Saved data entries

++++

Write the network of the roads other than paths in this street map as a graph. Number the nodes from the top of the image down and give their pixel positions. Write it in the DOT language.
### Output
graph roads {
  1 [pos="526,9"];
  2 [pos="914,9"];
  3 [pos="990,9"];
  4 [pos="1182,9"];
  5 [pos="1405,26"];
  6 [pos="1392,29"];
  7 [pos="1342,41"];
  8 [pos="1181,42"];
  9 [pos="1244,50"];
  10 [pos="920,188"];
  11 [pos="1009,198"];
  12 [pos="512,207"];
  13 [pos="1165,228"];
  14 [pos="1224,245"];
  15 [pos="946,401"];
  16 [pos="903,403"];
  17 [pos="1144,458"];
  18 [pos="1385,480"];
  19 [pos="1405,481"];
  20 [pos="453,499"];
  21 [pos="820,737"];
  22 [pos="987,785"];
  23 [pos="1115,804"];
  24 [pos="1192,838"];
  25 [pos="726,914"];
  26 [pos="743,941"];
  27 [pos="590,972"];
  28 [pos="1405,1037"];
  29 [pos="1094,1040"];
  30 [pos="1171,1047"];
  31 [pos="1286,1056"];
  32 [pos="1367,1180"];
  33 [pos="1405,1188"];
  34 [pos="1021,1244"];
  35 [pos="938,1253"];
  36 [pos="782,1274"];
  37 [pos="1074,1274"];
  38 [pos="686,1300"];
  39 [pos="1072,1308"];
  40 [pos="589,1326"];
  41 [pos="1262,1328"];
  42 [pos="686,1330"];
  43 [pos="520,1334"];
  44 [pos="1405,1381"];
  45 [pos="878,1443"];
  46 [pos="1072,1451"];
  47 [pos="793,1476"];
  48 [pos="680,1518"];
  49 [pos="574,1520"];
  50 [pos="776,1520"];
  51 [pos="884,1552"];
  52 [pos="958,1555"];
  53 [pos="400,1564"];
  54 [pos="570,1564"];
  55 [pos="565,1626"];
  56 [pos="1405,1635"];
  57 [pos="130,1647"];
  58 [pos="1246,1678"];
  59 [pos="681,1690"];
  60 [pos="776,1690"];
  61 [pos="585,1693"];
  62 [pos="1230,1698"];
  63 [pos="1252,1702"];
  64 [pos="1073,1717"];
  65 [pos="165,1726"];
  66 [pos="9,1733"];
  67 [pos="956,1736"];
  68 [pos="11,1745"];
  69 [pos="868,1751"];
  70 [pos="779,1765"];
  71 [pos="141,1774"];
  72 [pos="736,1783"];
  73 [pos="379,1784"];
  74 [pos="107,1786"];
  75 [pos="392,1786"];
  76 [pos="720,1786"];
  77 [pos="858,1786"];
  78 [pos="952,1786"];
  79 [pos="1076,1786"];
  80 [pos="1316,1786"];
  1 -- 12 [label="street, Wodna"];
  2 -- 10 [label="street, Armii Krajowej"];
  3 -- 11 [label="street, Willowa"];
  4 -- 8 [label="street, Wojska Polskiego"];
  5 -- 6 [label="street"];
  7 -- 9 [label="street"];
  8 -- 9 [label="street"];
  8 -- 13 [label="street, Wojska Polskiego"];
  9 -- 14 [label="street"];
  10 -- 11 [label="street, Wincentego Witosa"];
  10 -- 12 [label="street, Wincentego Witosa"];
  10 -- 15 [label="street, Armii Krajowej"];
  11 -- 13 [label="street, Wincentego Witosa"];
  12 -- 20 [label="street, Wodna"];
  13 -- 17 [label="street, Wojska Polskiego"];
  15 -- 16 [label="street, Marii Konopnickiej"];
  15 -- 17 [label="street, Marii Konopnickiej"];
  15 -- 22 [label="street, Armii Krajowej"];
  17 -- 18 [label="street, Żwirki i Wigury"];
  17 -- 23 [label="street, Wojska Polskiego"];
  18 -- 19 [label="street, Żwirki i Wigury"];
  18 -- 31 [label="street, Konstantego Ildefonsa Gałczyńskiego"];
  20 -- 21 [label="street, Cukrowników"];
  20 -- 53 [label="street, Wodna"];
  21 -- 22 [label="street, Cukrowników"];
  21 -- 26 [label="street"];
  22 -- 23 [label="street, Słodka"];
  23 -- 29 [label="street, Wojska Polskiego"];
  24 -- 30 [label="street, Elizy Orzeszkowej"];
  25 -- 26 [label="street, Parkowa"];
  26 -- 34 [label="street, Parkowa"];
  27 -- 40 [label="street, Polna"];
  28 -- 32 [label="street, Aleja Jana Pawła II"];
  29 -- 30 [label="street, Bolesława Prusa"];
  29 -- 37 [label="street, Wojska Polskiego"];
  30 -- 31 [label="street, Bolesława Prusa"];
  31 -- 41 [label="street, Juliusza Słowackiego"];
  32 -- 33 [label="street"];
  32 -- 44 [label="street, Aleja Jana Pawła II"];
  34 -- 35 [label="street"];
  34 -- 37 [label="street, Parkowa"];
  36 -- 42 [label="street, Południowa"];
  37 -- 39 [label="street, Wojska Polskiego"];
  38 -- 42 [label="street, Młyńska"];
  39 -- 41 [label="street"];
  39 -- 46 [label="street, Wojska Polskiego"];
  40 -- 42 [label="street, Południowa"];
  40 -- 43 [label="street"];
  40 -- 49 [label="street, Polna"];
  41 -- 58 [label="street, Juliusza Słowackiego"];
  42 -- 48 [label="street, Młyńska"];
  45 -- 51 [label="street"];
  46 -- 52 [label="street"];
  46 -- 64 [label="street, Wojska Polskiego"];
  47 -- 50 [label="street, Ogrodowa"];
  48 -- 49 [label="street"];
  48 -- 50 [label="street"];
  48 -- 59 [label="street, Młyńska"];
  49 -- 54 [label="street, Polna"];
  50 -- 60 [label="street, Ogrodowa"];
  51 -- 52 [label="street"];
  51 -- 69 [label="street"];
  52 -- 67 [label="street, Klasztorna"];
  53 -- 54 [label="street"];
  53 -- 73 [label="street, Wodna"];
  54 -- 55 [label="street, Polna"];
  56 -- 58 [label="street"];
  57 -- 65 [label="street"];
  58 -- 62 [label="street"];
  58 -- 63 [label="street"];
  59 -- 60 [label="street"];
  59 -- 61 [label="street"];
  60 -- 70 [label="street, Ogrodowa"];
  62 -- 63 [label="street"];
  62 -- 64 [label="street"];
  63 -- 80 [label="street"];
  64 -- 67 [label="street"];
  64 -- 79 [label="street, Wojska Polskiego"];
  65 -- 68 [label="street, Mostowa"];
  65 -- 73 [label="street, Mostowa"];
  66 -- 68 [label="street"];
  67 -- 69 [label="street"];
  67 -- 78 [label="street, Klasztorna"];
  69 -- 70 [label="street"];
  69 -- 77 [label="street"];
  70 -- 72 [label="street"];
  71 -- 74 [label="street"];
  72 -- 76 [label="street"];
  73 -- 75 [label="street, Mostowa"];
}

++++

Each line of the records should be repeated exactly as it stands.

Write the network of the roads other than paths in this street map as a graph. Number the nodes from the top of the image down and give their pixel positions. Write it in the DOT language.
### Output
graph roads {
  1 [pos="526,9"];
  2 [pos="914,9"];
  3 [pos="990,9"];
  4 [pos="1182,9"];
  5 [pos="1405,26"];
  6 [pos="1392,29"];
  7 [pos="1342,41"];
  8 [pos="1181,42"];
  9 [pos="1244,50"];
  10 [pos="920,188"];
  11 [pos="1009,198"];
  12 [pos="512,207"];
  13 [pos="1165,228"];
  14 [pos="1224,245"];
  15 [pos="946,401"];
  16 [pos="903,403"];
  17 [pos="1144,458"];
  18 [pos="1385,480"];
  19 [pos="1405,481"];
  20 [pos="453,499"];
  21 [pos="820,737"];
  22 [pos="987,785"];
  23 [pos="1115,804"];
  24 [pos="1192,838"];
  25 [pos="726,914"];
  26 [pos="743,941"];
  27 [pos="590,972"];
  28 [pos="1405,1037"];
  29 [pos="1094,1040"];
  30 [pos="1171,1047"];
  31 [pos="1286,1056"];
  32 [pos="1367,1180"];
  33 [pos="1405,1188"];
  34 [pos="1021,1244"];
  35 [pos="938,1253"];
  36 [pos="782,1274"];
  37 [pos="1074,1274"];
  38 [pos="686,1300"];
  39 [pos="1072,1308"];
  40 [pos="589,1326"];
  41 [pos="1262,1328"];
  42 [pos="686,1330"];
  43 [pos="520,1334"];
  44 [pos="1405,1381"];
  45 [pos="878,1443"];
  46 [pos="1072,1451"];
  47 [pos="793,1476"];
  48 [pos="680,1518"];
  49 [pos="574,1520"];
  50 [pos="776,1520"];
  51 [pos="884,1552"];
  52 [pos="958,1555"];
  53 [pos="400,1564"];
  54 [pos="570,1564"];
  55 [pos="565,1626"];
  56 [pos="1405,1635"];
  57 [pos="130,1647"];
  58 [pos="1246,1678"];
  59 [pos="681,1690"];
  60 [pos="776,1690"];
  61 [pos="585,1693"];
  62 [pos="1230,1698"];
  63 [pos="1252,1702"];
  64 [pos="1073,1717"];
  65 [pos="165,1726"];
  66 [pos="9,1733"];
  67 [pos="956,1736"];
  68 [pos="11,1745"];
  69 [pos="868,1751"];
  70 [pos="779,1765"];
  71 [pos="141,1774"];
  72 [pos="736,1783"];
  73 [pos="379,1784"];
  74 [pos="107,1786"];
  75 [pos="392,1786"];
  76 [pos="720,1786"];
  77 [pos="858,1786"];
  78 [pos="952,1786"];
  79 [pos="1076,1786"];
  80 [pos="1316,1786"];
  1 -- 12 [label="street, Wodna"];
  2 -- 10 [label="street, Armii Krajowej"];
  3 -- 11 [label="street, Willowa"];
  4 -- 8 [label="street, Wojska Polskiego"];
  5 -- 6 [label="street"];
  7 -- 9 [label="street"];
  8 -- 9 [label="street"];
  8 -- 13 [label="street, Wojska Polskiego"];
  9 -- 14 [label="street"];
  10 -- 11 [label="street, Wincentego Witosa"];
  10 -- 12 [label="street, Wincentego Witosa"];
  10 -- 15 [label="street, Armii Krajowej"];
  11 -- 13 [label="street, Wincentego Witosa"];
  12 -- 20 [label="street, Wodna"];
  13 -- 17 [label="street, Wojska Polskiego"];
  15 -- 16 [label="street, Marii Konopnickiej"];
  15 -- 17 [label="street, Marii Konopnickiej"];
  15 -- 22 [label="street, Armii Krajowej"];
  17 -- 18 [label="street, Żwirki i Wigury"];
  17 -- 23 [label="street, Wojska Polskiego"];
  18 -- 19 [label="street, Żwirki i Wigury"];
  18 -- 31 [label="street, Konstantego Ildefonsa Gałczyńskiego"];
  20 -- 21 [label="street, Cukrowników"];
  20 -- 53 [label="street, Wodna"];
  21 -- 22 [label="street, Cukrowników"];
  21 -- 26 [label="street"];
  22 -- 23 [label="street, Słodka"];
  23 -- 29 [label="street, Wojska Polskiego"];
  24 -- 30 [label="street, Elizy Orzeszkowej"];
  25 -- 26 [label="street, Parkowa"];
  26 -- 34 [label="street, Parkowa"];
  27 -- 40 [label="street, Polna"];
  28 -- 32 [label="street, Aleja Jana Pawła II"];
  29 -- 30 [label="street, Bolesława Prusa"];
  29 -- 37 [label="street, Wojska Polskiego"];
  30 -- 31 [label="street, Bolesława Prusa"];
  31 -- 41 [label="street, Juliusza Słowackiego"];
  32 -- 33 [label="street"];
  32 -- 44 [label="street, Aleja Jana Pawła II"];
  34 -- 35 [label="street"];
  34 -- 37 [label="street, Parkowa"];
  36 -- 42 [label="street, Południowa"];
  37 -- 39 [label="street, Wojska Polskiego"];
  38 -- 42 [label="street, Młyńska"];
  39 -- 41 [label="street"];
  39 -- 46 [label="street, Wojska Polskiego"];
  40 -- 42 [label="street, Południowa"];
  40 -- 43 [label="street"];
  40 -- 49 [label="street, Polna"];
  41 -- 58 [label="street, Juliusza Słowackiego"];
  42 -- 48 [label="street, Młyńska"];
  45 -- 51 [label="street"];
  46 -- 52 [label="street"];
  46 -- 64 [label="street, Wojska Polskiego"];
  47 -- 50 [label="street, Ogrodowa"];
  48 -- 49 [label="street"];
  48 -- 50 [label="street"];
  48 -- 59 [label="street, Młyńska"];
  49 -- 54 [label="street, Polna"];
  50 -- 60 [label="street, Ogrodowa"];
  51 -- 52 [label="street"];
  51 -- 69 [label="street"];
  52 -- 67 [label="street, Klasztorna"];
  53 -- 54 [label="street"];
  53 -- 73 [label="street, Wodna"];
  54 -- 55 [label="street, Polna"];
  56 -- 58 [label="street"];
  57 -- 65 [label="street"];
  58 -- 62 [label="street"];
  58 -- 63 [label="street"];
  59 -- 60 [label="street"];
  59 -- 61 [label="street"];
  60 -- 70 [label="street, Ogrodowa"];
  62 -- 63 [label="street"];
  62 -- 64 [label="street"];
  63 -- 80 [label="street"];
  64 -- 67 [label="street"];
  64 -- 79 [label="street, Wojska Polskiego"];
  65 -- 68 [label="street, Mostowa"];
  65 -- 73 [label="street, Mostowa"];
  66 -- 68 [label="street"];
  67 -- 69 [label="street"];
  67 -- 78 [label="street, Klasztorna"];
  69 -- 70 [label="street"];
  69 -- 77 [label="street"];
  70 -- 72 [label="street"];
  71 -- 74 [label="street"];
  72 -- 76 [label="street"];
  73 -- 75 [label="street, Mostowa"];
}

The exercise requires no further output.